:: Brief ::
Pick out every line in the material below that contains the word "range", and copy each of those lines in full.

Records taken from a collection

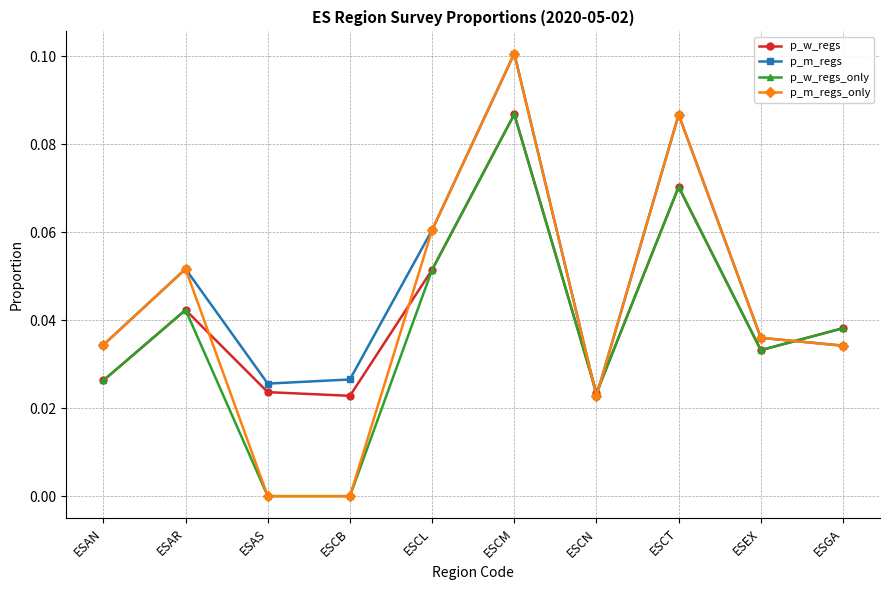

Which series has the widest spread of values?

p_m_regs_only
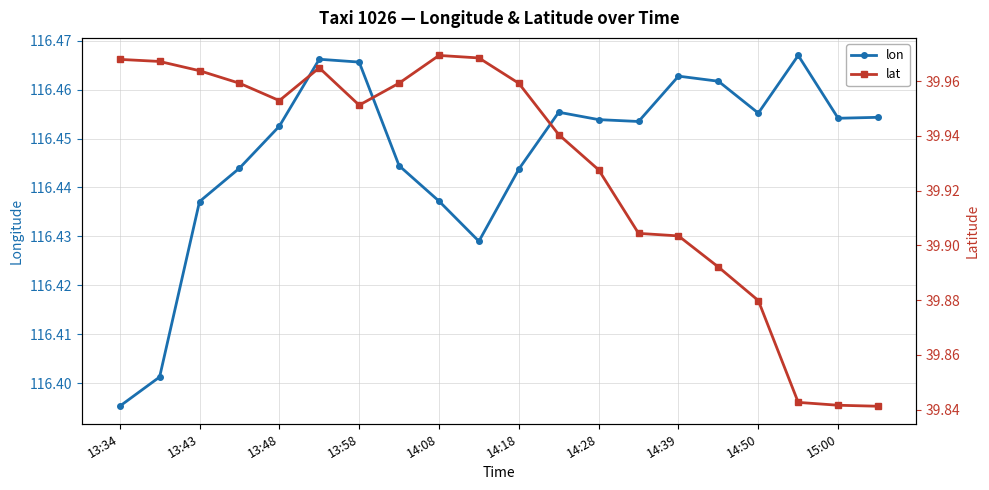

What is the difference between the maximum and second lowest values in the lon series?

0.1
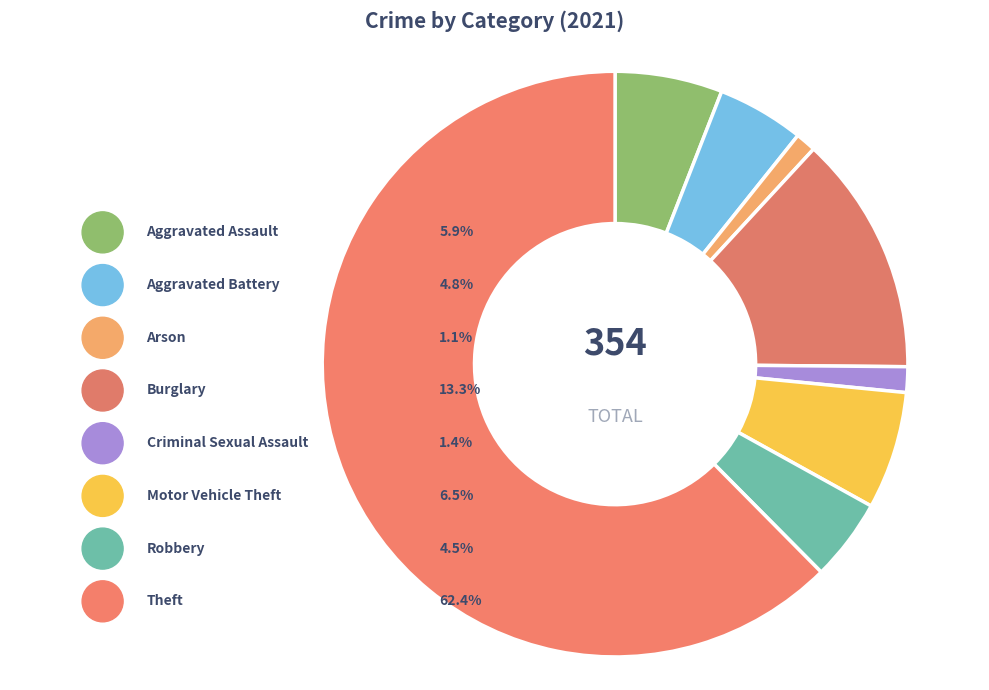

Which slice is the largest?

Theft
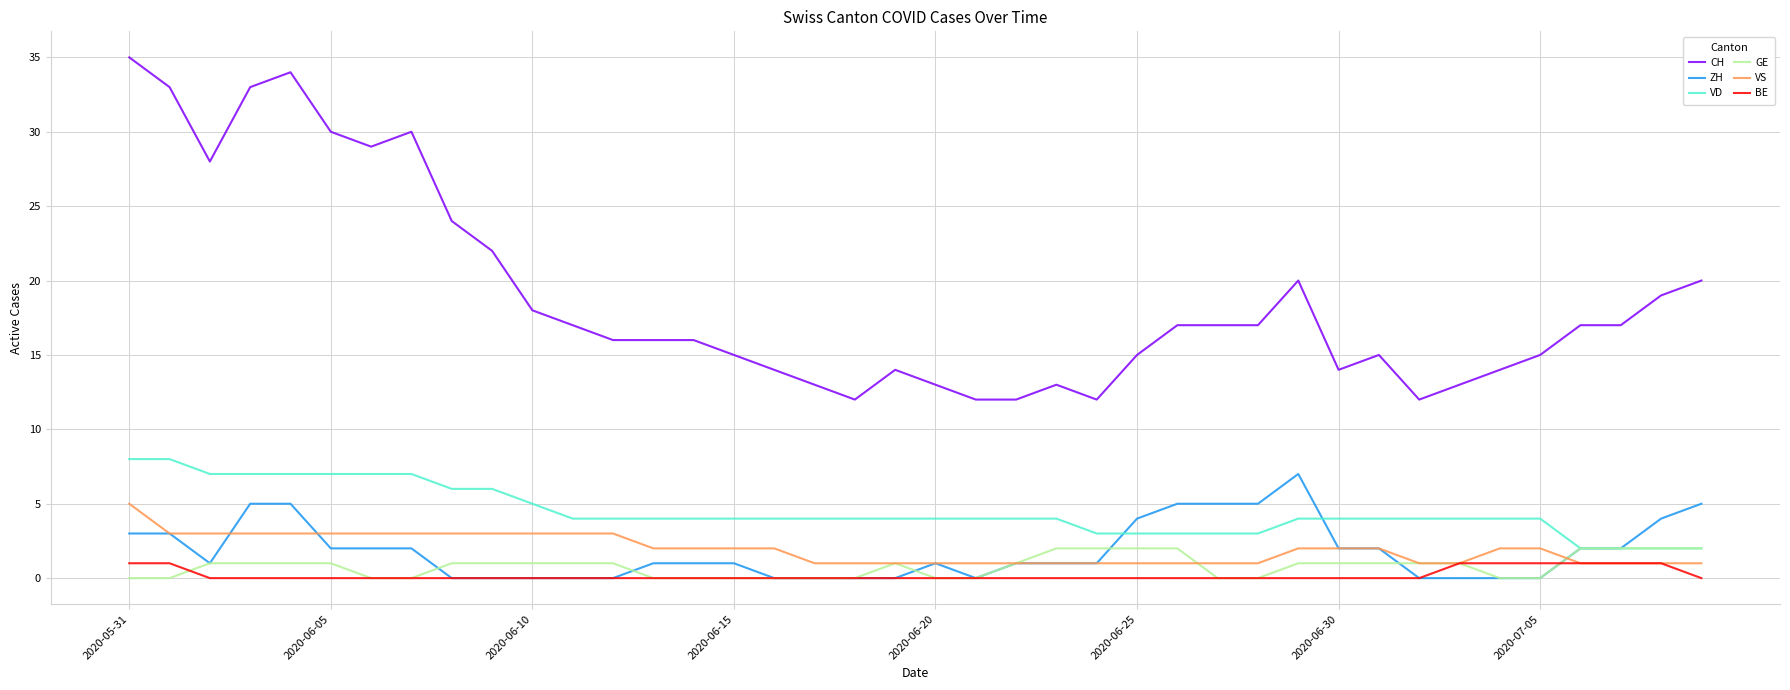

Which series has the largest range (max minus min)?

CH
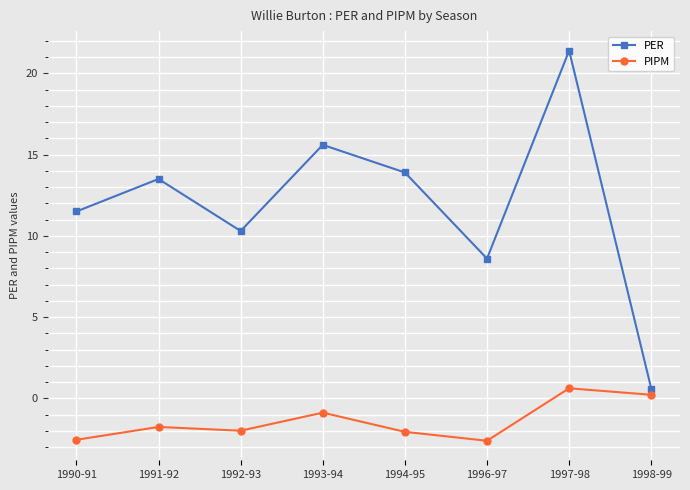

Which series has the widest spread of values?

PER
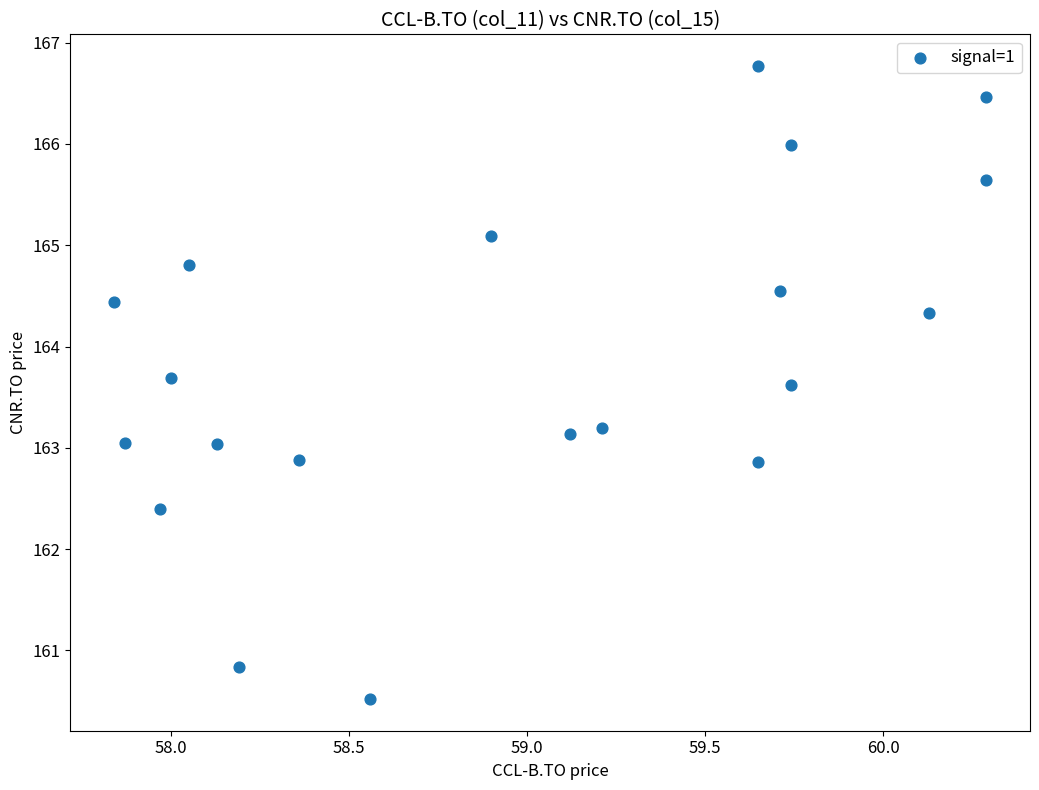

What is the range of X values (max minus min)?

2.5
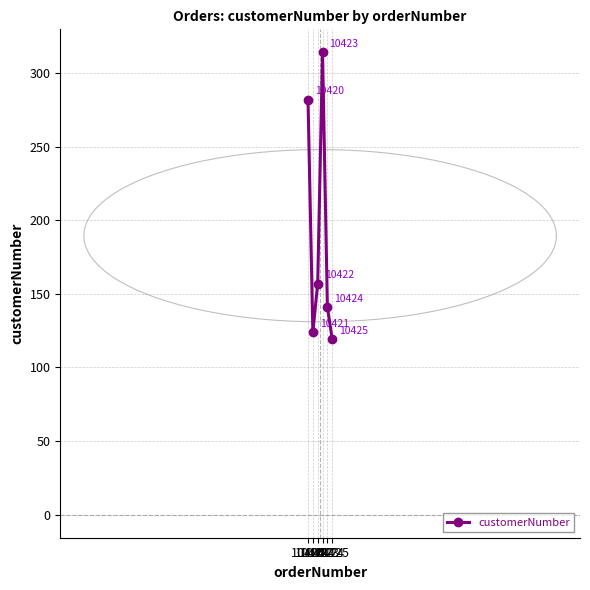

Rank the categories by value from highest to lowest.

10423, 10420, 10422, 10424, 10421, 10425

:: Written solution ::
Which series has the largest range (max minus min)?
What is the range of X values (max minus min)?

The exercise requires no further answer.